TEXTO PROPORCIONADO:
Hagamos un ejercicio de “contabilidad” con las cosas que decimos y las que desearíamos decir
Examina bien todas las cosas que vienen a tu corazón y que desearías pronunciar, antes de que lleguen a tu lengua, y descubrirás que a muchas de ellas es mejor no dejarlas salir de tu boca.
No te extiendas conversando con quien no te escucha con agrado, para no incomodarlo y para evitar que llegue a detestarte, porque está escrito: “El que mucho habla se hace odiado” (Eclesíastico 20, 7).
No hables con dureza y en voz alta, porque ambas formas de hablar son molestas y pueden causar sospechas de que lo que dices son simples trivialidades y veleidades. No hables de ti mismo, de tus negocios o de tus relaciones, si no es imperioso ni necesario. Y cuando lo hagas, habla de forma breve y concisa. Si te parece que otros hablan demasiado de sí mismos, no intentes imitarlos, aunque sus palabras parezcan humildes.
Habla lo menos posible de tu semejante y de lo que a él concierne, y cuando lo hagas, refiérete solamente a cosas que le son favorables (recuerda respetar el mandato de San Talasio: “De las cinco formas de hablar, elige solo tres. Usa la cuarta lo menos posible y evita siempre la quinta”). Según Nicolás Katasclepinos, esas tres formas de hablar son: “sí”, “no” y “por supuesto”. La cuarta es la “duda”, y la quinta es lo “oscuro”.
Habla de cosas de las que tienes certeza de su verdad o falsedad, si son evidentes (claras), en tanto que de las cosas dudosas y desconocidas mejor evita decir algo.

INSTRUCCIÓN A: Filtre las entradas y copie cada línea que contenga la cadena "arco".

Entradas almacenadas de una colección
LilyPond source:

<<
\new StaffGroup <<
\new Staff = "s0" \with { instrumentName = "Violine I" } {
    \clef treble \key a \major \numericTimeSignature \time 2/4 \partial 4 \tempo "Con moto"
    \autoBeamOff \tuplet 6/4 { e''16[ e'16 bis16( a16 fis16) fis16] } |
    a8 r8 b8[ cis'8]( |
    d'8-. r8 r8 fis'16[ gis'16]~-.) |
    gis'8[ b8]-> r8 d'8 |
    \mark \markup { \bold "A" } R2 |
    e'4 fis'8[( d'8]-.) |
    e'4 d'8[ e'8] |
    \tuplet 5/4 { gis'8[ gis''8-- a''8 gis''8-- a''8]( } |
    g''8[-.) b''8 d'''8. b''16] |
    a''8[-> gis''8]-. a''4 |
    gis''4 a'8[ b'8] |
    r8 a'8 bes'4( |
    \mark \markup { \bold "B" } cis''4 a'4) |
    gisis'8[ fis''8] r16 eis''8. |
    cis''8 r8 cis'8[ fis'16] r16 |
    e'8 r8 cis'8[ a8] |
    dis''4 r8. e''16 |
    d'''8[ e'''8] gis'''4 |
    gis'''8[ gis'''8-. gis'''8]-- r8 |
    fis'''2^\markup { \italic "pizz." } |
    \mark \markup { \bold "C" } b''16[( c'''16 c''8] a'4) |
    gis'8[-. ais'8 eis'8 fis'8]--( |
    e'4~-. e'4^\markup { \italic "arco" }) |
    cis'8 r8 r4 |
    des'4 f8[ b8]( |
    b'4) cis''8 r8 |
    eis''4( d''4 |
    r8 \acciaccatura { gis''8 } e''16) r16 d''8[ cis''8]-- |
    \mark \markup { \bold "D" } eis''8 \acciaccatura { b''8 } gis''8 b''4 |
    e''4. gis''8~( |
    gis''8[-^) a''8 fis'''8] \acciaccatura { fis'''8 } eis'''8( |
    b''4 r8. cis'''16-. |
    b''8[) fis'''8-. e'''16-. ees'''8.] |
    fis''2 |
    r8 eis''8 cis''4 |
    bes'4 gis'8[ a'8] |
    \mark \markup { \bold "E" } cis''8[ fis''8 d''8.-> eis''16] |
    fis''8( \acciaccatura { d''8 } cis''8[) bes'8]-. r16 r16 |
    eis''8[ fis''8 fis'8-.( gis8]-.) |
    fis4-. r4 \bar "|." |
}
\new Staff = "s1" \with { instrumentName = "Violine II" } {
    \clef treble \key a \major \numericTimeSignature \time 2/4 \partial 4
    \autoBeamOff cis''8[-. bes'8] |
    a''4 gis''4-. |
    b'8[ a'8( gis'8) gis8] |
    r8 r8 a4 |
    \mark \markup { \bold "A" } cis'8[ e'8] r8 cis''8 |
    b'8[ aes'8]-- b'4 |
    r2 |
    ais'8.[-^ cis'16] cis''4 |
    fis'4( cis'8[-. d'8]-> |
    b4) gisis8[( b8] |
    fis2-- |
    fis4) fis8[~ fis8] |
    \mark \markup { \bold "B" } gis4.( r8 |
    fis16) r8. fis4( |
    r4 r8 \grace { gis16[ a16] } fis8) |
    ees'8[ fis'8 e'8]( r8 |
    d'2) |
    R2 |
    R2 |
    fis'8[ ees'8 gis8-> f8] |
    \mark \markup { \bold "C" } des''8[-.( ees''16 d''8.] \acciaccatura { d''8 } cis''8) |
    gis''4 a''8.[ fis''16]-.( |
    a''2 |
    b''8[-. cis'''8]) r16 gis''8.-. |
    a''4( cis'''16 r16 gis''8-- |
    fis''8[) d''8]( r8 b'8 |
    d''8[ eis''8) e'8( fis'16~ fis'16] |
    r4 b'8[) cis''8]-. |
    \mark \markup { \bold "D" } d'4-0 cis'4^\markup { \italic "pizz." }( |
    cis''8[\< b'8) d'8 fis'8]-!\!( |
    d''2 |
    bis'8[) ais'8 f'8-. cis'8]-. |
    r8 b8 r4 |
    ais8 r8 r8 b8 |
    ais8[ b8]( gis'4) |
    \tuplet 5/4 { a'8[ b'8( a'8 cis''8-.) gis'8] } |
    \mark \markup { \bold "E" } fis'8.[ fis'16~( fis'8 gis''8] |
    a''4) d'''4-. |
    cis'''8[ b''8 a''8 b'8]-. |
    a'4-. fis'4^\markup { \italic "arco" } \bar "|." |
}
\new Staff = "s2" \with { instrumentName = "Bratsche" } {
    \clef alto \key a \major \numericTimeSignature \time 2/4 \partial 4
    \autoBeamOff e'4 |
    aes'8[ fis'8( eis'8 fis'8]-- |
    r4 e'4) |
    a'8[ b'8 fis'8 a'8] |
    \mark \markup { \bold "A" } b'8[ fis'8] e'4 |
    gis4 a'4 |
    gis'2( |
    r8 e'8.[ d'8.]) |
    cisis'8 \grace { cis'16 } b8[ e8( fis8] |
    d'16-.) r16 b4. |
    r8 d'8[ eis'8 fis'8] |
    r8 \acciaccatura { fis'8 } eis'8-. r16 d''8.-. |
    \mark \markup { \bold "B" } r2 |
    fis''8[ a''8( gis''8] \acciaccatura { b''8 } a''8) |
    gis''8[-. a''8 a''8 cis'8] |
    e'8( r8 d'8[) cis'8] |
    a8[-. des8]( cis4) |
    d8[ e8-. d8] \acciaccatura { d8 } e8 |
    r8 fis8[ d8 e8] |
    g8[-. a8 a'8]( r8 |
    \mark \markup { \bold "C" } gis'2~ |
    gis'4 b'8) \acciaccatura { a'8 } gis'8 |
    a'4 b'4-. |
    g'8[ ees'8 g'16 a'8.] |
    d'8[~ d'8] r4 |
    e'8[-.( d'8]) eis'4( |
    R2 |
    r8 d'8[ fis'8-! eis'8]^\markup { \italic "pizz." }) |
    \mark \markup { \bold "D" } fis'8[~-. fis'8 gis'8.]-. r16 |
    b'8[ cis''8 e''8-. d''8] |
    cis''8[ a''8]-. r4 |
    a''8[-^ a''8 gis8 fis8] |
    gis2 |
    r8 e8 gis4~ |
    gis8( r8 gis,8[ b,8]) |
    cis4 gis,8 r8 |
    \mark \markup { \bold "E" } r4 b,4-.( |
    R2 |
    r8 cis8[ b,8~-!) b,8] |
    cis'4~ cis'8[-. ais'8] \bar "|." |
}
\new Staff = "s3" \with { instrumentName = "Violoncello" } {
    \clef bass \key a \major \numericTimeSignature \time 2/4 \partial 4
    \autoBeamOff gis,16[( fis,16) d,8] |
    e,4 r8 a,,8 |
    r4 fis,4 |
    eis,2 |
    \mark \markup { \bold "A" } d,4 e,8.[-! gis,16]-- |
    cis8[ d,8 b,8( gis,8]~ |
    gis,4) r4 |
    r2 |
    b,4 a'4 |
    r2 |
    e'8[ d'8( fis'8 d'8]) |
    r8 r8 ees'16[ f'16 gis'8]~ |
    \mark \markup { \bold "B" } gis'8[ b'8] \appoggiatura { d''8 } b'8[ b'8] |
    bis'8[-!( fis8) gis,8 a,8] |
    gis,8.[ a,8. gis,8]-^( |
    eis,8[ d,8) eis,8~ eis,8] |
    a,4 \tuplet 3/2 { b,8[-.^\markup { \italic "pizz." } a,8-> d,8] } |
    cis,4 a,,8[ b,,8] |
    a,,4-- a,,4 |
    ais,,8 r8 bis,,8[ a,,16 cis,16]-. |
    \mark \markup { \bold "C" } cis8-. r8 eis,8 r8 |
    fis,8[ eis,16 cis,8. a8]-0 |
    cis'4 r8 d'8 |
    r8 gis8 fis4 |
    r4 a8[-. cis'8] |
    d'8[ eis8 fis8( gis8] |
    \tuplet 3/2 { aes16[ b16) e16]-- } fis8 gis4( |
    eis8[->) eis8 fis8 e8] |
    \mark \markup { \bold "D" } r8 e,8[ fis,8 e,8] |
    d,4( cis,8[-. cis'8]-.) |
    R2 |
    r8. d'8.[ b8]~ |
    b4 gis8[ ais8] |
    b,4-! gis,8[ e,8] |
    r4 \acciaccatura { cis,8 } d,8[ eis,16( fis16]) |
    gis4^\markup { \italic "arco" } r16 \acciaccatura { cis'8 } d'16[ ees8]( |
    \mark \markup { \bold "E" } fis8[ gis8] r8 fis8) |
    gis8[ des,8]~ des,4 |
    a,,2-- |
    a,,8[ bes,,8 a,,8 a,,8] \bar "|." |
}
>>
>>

INSTRUCCIÓN B: Reescriba en forma de lista el párrafo del texto sobre la prudencia al hablar que comienza con "No hables con dureza", conservando sus datos principales.

RESULTADO CORRECTO A:
    e'4~-. e'4^\markup { \italic "arco" }) |
    a'4-. fis'4^\markup { \italic "arco" } \bar "|." |
    gis4^\markup { \italic "arco" } r16 \acciaccatura { cis'8 } d'16[ ees8]( |

RESULTADO CORRECTO B:
- No hablar con dureza ni en voz alta, porque ambas formas son molestas y pueden hacer sospechar que lo dicho son simples trivialidades y veleidades.
- No hablar de uno mismo, de sus negocios o de sus relaciones si no es imperioso ni necesario.
- Cuando se haga, hablar de forma breve y concisa.
- No imitar a quienes parecen hablar demasiado de sí mismos, aunque sus palabras parezcan humildes.